>> Start

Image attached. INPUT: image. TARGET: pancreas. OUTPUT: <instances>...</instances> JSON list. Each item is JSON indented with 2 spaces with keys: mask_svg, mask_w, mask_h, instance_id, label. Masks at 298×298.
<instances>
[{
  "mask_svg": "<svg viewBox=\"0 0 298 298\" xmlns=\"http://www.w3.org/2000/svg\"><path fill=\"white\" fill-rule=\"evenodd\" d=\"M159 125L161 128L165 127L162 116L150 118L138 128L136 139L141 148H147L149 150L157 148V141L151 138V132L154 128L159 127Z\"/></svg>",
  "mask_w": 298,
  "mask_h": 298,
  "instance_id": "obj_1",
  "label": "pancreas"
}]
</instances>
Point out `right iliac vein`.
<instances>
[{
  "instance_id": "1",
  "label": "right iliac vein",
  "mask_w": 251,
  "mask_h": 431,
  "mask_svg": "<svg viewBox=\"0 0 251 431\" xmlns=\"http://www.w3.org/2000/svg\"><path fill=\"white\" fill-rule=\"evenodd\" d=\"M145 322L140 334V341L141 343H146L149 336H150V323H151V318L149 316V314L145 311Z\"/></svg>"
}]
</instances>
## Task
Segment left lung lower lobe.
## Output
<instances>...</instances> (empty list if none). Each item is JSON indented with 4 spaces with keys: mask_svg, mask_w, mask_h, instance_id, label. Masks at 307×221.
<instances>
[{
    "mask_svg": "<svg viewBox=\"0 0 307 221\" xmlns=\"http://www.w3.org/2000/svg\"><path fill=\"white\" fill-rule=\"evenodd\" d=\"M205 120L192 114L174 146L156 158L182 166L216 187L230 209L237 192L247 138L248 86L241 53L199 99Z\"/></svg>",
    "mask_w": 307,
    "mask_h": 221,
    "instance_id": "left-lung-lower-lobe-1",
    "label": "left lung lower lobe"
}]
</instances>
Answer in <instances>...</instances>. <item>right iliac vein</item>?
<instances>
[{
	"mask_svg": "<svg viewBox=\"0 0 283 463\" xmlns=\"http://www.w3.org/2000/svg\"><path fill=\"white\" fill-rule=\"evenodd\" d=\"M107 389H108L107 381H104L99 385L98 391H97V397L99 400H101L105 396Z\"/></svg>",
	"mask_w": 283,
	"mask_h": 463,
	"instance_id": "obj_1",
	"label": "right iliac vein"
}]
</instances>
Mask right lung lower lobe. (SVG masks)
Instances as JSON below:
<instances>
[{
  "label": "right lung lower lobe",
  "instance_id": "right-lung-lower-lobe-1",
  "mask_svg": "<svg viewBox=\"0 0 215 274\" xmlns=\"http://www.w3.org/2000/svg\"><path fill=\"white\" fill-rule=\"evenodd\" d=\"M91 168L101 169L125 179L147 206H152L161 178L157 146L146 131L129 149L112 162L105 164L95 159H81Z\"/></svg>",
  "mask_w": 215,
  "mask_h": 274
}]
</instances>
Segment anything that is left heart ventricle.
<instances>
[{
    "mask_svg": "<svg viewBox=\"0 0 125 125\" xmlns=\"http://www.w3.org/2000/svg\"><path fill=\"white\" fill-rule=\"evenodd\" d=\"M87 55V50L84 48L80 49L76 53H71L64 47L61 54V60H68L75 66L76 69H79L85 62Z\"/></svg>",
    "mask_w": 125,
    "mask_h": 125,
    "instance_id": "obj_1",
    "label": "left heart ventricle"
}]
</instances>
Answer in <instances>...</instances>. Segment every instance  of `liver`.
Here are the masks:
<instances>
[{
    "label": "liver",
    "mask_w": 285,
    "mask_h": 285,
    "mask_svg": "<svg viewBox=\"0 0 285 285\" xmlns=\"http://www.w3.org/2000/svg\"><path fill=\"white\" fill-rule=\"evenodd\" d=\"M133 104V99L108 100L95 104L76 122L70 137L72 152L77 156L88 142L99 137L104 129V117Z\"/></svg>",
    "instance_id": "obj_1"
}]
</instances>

>> End

**Given task:**
Give back every line of the entries above that contains the word "right", copied in full.

**Solved exercise:**
Point out `right iliac vein`.
  "label": "right iliac vein",
Answer in <instances>...</instances>. <item>right iliac vein</item>?
	"label": "right iliac vein"
Mask right lung lower lobe. (SVG masks)
  "label": "right lung lower lobe",
  "instance_id": "right-lung-lower-lobe-1",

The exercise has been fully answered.